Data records
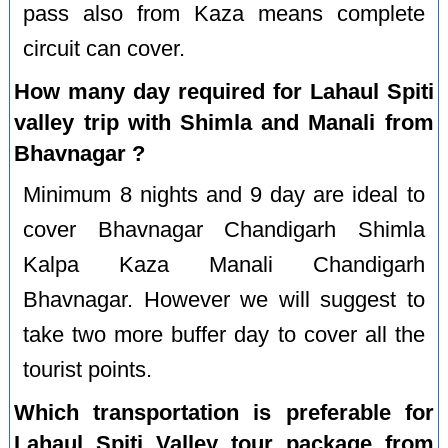
pass also from Kaza means complete
circuit can cover.
How many day required for Lahaul Spiti
valley trip with Shimla and Manali from
Bhavnagar ?
Minimum 8 nights and 9 day are ideal to
cover Bhavnagar Chandigarh Shimla
Kalpa Kaza Manali Chandigarh
Bhavnagar. However we will suggest to
take two more buffer day to cover all the
tourist points.
Which transportation is preferable for
Lahaul Spiti Valley tour package from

**What the exercise asks**
Restate word for word each line of the data from the one with "cover Bhavnagar Chandigarh Shimla" to the last, keeping both ends.

**Response area**
cover Bhavnagar Chandigarh Shimla
Kalpa Kaza Manali Chandigarh
Bhavnagar. However we will suggest to
take two more buffer day to cover all the
tourist points.
Which transportation is preferable for
Lahaul Spiti Valley tour package from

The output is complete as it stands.